**Study text**
-=-=-=-=-
Summary: Regular physical exercise, especially resistance training, can delay the onset of Alzheimer’s disease.
Using a mice model, the team demonstrated a reduction in Alzheimer’s indicators, like beta-amyloid plaques, and normalized stress hormone levels, following resistance exercise training. Not only does resistance training offer physical benefits, but it also appears to reduce Alzheimer’s-associated behavioral issues.
The study advocates for the adoption of resistance training as an affordable therapy for Alzheimer’s patients.
Key Facts:
- Researchers found that resistance training can delay the onset of Alzheimer’s symptoms and serves as a cost-effective therapeutic option.
- The study demonstrated that resistance training reduced the formation of beta-amyloid plaques, a key feature of Alzheimer’s disease, in transgenic mice models.
- Resistance training also helped in mitigating behavioral issues often associated with Alzheimer’s, such as hyperlocomotion, thereby improving overall wellbeing of the subjects.
Source: FAPESP
Regular physical exercise, such as resistance training, can prevent Alzheimer’s disease, or at least delay the appearance of symptoms, and serves as a simple and affordable therapy for Alzheimer’s patients.
This is the conclusion of an article published in Frontiers in Neuroscience by Brazilian researchers affiliated with the Federal University of São Paulo (UNIFESP) and the University of São Paulo (USP).
Although older people and dementia patients are unlikely to be able to do long daily runs or perform other high-intensity aerobic exercises, these activities are the focus for most scientific studies on Alzheimer’s.
The World Health Organization (WHO) recommends resistance exercise as the best option to train balance, improve posture and prevent falls.
Resistance exercise entails contraction of specific muscles against an external resistance and is considered an essential strategy to increase muscle mass, strength and bone density, and to improve overall body composition, functional capacity and balance.
It also helps prevent or mitigate sarcopenia (muscle atrophy), making everyday tasks easier to perform.
To observe the neuroprotective effects of this practice, researchers in UNIFESP’s Departments of Physiology and Psychobiology, and the Department of Biochemistry at USP’s Institute of Chemistry (IQ-USP), conducted experiments involving transgenic mice with a mutation responsible for a buildup of beta-amyloid plaques in the brain.
The protein accumulates in the central nervous system, impairs synaptic connections and damages neurons, all of which are features of Alzheimer’s disease.
During the study, which was funded by FAPESP, the mice were trained to climb a 110 cm ladder with a slope of 80° and 2 cm between rungs. Loads were attached to their tails corresponding to 75%, 90% and 100% of their body weight. The experiment mimicked certain kinds of resistance training undertaken by humans in fitness centers.
At the end of a four-week period of training, blood samples were taken to measure plasma levels of corticosterone, the hormone in mice equivalent to cortisol in humans; rising levels in response to stress heighten the risk of developing Alzheimer’s.
Levels of the hormone were normal (equal to those found in the control group comprising animals without the mutation) in the exercise-trained mice, and analysis of their brain tissue showed a decrease in formation of beta-amyloid plaques.
“This confirms that physical activity can reverse neuropathological alterations that cause clinical symptoms of the disease,” said Henrique Correia Campos, first author of the article.
-=-=-=-=-
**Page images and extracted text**
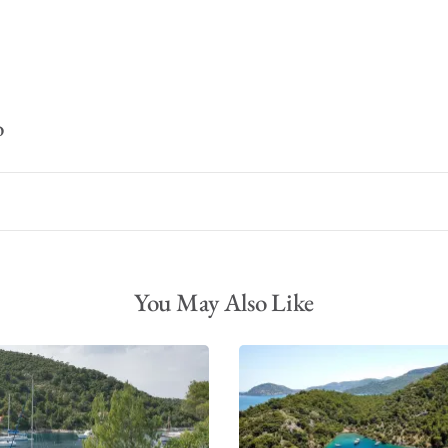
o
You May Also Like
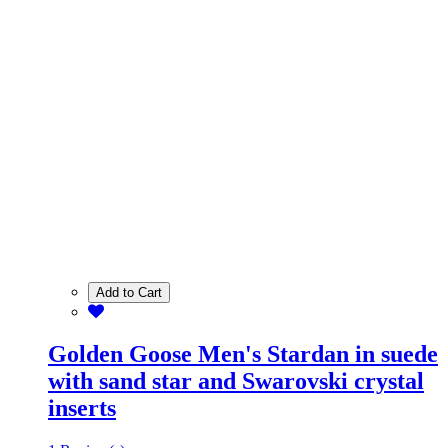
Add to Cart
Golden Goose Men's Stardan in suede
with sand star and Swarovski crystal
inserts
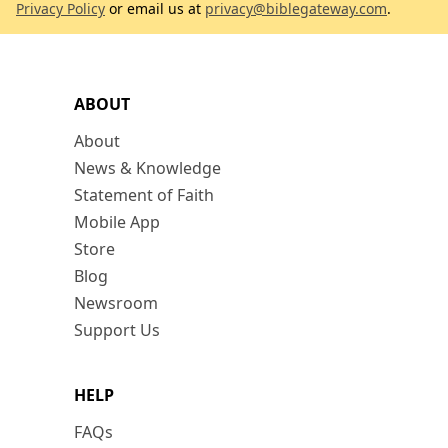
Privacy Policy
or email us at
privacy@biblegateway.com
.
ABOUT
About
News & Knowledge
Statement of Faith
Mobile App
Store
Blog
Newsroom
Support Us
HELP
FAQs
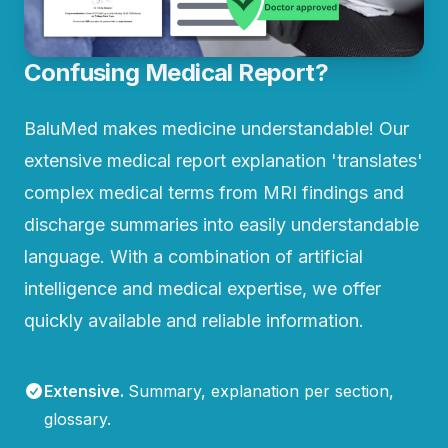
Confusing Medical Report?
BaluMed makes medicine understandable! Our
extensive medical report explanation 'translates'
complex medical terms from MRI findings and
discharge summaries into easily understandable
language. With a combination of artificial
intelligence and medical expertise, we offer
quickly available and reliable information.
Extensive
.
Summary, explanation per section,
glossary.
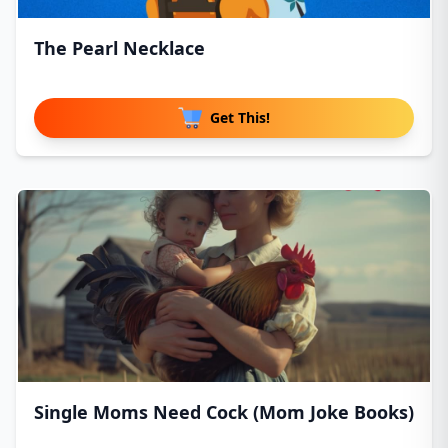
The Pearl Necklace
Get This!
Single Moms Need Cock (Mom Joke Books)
-=-=-=-=-
**Aim of the exercise**
According to the text on resistance training and Alzheimer's, what loads were attached to the mice's tails during training?

**Problem solution**
Loads equal to 75%, 90% and 100% of their body weight.